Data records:
# # # # #

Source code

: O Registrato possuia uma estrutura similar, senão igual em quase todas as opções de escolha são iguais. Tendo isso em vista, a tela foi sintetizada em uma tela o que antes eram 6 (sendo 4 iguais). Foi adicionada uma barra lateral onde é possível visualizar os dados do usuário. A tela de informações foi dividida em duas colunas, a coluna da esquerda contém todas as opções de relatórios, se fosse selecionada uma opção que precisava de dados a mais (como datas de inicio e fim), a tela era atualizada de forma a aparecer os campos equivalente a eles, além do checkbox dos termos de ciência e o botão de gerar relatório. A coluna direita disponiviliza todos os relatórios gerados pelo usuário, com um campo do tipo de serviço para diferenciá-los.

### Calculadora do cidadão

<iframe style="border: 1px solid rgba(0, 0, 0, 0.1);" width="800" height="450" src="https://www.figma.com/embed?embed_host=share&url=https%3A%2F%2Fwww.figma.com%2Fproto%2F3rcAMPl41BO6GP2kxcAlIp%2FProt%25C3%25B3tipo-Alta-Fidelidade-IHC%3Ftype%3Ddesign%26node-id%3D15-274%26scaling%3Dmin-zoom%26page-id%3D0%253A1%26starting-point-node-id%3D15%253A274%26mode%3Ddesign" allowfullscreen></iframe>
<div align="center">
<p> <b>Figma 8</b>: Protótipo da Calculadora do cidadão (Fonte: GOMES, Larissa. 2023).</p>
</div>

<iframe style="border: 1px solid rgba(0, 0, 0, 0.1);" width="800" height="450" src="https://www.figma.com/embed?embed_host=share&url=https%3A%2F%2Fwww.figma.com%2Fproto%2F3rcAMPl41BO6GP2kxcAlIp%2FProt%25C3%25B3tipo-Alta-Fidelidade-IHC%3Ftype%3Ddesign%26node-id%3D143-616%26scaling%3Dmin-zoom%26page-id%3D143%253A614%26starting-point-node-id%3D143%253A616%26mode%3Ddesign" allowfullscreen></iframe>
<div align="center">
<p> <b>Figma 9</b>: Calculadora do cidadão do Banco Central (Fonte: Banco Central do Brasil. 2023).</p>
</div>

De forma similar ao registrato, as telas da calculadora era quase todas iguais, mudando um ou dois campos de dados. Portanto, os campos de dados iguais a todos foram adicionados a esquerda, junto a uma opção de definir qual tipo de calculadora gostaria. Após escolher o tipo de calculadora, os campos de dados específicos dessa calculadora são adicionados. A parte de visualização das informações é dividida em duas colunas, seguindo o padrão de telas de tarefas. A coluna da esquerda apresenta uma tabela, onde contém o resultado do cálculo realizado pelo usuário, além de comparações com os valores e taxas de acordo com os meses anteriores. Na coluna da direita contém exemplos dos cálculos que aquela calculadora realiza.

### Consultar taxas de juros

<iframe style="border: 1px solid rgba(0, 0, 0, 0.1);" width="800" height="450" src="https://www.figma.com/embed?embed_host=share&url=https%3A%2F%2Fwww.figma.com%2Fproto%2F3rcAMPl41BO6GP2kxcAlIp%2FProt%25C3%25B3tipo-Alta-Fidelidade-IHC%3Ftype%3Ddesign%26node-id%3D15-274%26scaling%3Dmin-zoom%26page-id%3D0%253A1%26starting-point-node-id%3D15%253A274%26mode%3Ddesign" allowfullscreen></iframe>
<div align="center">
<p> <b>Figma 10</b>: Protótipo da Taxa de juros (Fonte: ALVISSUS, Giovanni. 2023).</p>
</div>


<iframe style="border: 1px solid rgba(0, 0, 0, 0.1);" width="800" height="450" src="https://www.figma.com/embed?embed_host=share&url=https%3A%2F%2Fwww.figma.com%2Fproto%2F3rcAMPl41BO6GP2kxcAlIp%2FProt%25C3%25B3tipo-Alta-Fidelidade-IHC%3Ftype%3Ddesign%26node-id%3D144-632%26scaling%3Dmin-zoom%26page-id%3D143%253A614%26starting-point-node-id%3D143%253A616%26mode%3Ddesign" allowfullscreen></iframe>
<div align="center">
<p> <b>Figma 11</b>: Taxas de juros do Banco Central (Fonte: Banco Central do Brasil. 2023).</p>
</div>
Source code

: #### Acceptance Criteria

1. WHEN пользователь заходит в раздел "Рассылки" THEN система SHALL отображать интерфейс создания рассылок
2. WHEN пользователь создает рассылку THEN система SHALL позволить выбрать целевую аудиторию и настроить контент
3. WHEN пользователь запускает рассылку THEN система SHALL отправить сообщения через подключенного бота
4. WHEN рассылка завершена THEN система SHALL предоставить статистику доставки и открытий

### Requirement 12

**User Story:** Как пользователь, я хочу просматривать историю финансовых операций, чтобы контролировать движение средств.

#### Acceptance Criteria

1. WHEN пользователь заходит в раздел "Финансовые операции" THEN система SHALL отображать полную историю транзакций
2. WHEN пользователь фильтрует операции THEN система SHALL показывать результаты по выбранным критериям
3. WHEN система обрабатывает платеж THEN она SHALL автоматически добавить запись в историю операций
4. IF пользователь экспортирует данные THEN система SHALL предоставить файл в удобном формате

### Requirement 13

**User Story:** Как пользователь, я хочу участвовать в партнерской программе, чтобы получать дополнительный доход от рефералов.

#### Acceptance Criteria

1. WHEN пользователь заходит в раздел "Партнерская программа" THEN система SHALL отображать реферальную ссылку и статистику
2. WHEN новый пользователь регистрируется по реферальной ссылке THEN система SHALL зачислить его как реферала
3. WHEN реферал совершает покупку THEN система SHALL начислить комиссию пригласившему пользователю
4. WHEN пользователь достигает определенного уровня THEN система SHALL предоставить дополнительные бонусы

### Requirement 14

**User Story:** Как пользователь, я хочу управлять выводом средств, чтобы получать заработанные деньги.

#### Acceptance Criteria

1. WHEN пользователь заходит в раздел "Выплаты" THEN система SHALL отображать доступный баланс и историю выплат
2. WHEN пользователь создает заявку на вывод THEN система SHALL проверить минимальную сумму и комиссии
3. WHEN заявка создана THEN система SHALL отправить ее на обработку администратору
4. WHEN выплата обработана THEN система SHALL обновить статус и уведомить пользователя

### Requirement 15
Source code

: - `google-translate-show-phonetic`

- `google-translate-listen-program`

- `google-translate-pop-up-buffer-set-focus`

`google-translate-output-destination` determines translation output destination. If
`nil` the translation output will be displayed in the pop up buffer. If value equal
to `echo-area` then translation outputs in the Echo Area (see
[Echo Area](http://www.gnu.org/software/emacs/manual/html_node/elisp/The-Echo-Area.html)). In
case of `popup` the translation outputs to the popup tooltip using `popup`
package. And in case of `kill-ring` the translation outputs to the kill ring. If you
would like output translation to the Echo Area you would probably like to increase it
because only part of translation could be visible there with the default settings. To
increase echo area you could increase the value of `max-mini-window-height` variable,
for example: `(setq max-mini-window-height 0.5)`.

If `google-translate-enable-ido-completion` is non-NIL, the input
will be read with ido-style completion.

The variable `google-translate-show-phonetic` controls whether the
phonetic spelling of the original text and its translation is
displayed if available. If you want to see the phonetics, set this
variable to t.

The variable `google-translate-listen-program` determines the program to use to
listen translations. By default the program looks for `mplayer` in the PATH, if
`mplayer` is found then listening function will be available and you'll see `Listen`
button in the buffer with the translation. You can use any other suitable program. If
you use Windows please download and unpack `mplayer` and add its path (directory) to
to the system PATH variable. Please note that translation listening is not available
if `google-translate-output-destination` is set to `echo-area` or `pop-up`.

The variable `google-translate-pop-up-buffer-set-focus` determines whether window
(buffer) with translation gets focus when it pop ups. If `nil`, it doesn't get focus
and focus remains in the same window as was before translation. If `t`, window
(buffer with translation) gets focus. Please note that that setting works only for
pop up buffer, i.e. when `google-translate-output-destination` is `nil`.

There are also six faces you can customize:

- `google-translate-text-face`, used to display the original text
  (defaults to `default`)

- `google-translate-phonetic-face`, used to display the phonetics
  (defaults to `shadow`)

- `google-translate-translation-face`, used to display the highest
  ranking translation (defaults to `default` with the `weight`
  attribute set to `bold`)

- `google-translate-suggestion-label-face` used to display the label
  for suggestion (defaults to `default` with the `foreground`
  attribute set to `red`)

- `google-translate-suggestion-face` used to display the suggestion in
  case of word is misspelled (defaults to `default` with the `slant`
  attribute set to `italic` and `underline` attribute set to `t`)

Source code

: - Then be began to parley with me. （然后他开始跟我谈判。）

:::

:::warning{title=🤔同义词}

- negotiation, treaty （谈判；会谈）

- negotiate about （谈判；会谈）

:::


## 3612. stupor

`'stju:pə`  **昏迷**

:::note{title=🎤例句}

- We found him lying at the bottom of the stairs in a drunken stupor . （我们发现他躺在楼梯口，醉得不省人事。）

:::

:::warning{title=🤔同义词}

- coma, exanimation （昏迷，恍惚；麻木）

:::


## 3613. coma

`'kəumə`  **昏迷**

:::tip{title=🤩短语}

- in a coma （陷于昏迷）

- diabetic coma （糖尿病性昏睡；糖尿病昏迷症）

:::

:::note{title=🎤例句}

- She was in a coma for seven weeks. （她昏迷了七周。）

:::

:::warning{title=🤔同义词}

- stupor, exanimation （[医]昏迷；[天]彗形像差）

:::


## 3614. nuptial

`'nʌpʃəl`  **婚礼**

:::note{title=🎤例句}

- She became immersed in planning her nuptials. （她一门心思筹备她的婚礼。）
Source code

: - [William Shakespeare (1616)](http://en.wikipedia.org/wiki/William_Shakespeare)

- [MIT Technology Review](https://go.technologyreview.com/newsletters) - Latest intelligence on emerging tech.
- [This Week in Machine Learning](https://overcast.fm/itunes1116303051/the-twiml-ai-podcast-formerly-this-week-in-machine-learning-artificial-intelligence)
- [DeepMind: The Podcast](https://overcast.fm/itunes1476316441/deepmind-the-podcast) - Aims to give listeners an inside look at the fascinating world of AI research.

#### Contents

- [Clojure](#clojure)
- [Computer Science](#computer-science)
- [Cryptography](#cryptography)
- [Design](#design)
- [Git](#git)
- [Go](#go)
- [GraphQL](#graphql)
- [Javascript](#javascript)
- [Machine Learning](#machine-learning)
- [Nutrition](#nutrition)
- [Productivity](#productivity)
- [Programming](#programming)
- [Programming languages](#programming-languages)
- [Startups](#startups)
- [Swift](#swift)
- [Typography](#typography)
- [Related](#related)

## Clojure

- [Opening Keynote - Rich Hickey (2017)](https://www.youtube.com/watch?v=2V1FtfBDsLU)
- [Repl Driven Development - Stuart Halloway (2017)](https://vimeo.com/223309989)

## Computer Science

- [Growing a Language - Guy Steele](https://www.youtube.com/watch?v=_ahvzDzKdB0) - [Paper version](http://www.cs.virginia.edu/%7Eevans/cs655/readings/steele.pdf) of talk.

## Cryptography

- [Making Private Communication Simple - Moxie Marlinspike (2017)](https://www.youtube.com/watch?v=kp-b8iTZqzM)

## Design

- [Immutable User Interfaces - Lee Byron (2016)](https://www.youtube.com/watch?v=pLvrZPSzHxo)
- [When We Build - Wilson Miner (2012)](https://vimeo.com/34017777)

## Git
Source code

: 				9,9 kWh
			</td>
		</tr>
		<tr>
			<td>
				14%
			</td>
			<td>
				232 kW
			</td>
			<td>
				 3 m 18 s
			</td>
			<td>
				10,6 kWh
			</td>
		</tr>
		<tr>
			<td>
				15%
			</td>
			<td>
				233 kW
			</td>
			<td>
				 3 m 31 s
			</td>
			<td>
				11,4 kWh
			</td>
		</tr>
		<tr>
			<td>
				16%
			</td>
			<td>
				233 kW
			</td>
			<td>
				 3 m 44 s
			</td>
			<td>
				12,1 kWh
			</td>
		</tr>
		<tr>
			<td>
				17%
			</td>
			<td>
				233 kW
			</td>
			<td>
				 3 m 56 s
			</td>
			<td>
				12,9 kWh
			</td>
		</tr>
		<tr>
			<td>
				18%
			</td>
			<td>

# # # # #

Job: Note every line of the records that holds the word "Learning", and copy it.

Exercise response:
- [This Week in Machine Learning](https://overcast.fm/itunes1116303051/the-twiml-ai-podcast-formerly-this-week-in-machine-learning-artificial-intelligence)
- [Machine Learning](#machine-learning)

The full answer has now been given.